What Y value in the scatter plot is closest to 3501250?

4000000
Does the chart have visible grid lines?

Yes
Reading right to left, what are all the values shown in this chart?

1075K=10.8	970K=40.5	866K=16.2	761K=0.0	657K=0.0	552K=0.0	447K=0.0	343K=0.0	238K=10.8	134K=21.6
* * *
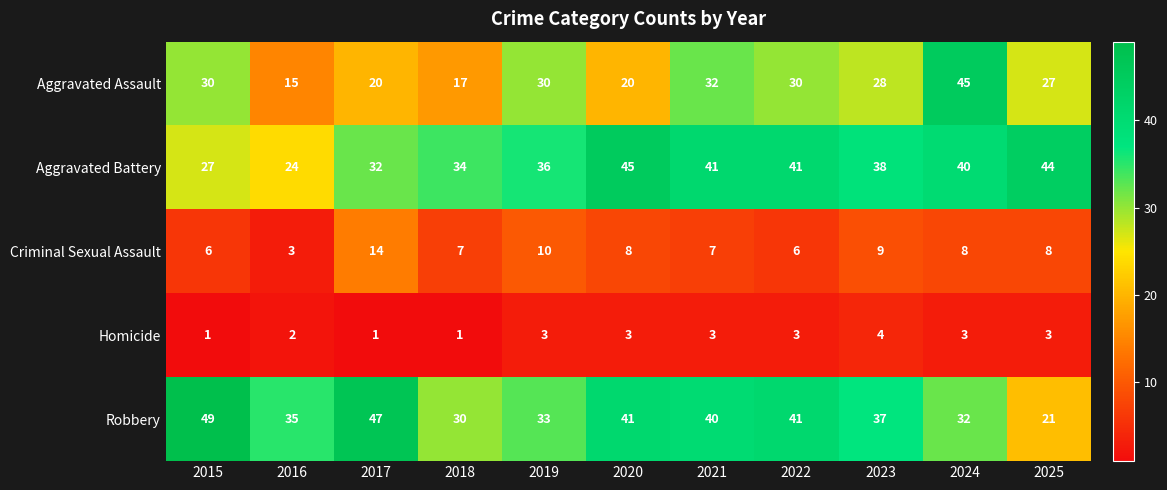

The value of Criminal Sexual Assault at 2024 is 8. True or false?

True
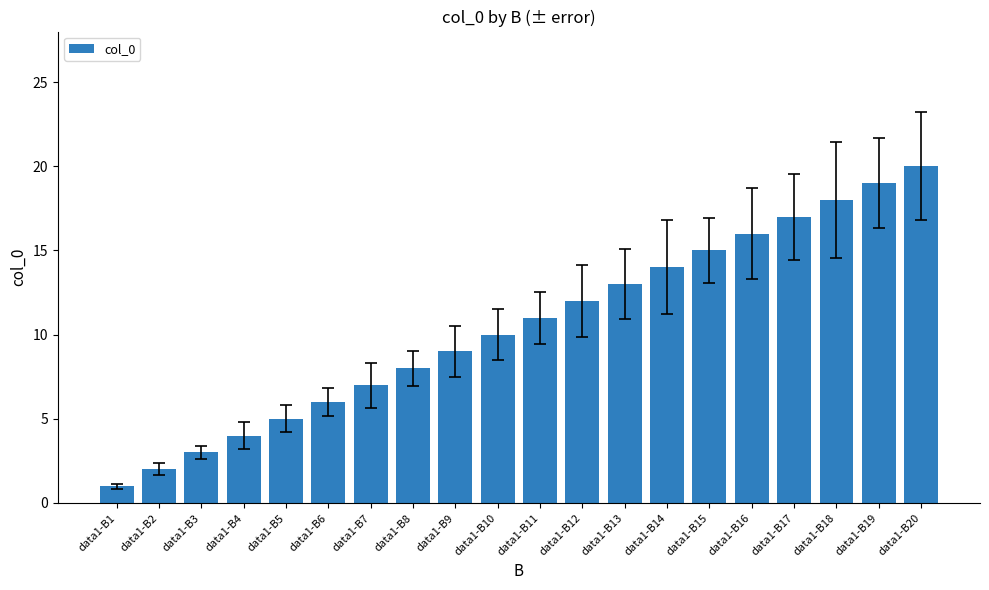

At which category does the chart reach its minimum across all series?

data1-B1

» Work to complete: Give back only the stretch of the material from the line containing "What Y value" through the line containing "Reading right to", with "chart" swapped for "graph" and nothing else changed.

» Task result:
What Y value in the scatter plot is closest to 3501250?

4000000
Does the graph have visible grid lines?

Yes
Reading right to left, what are all the values shown in this graph?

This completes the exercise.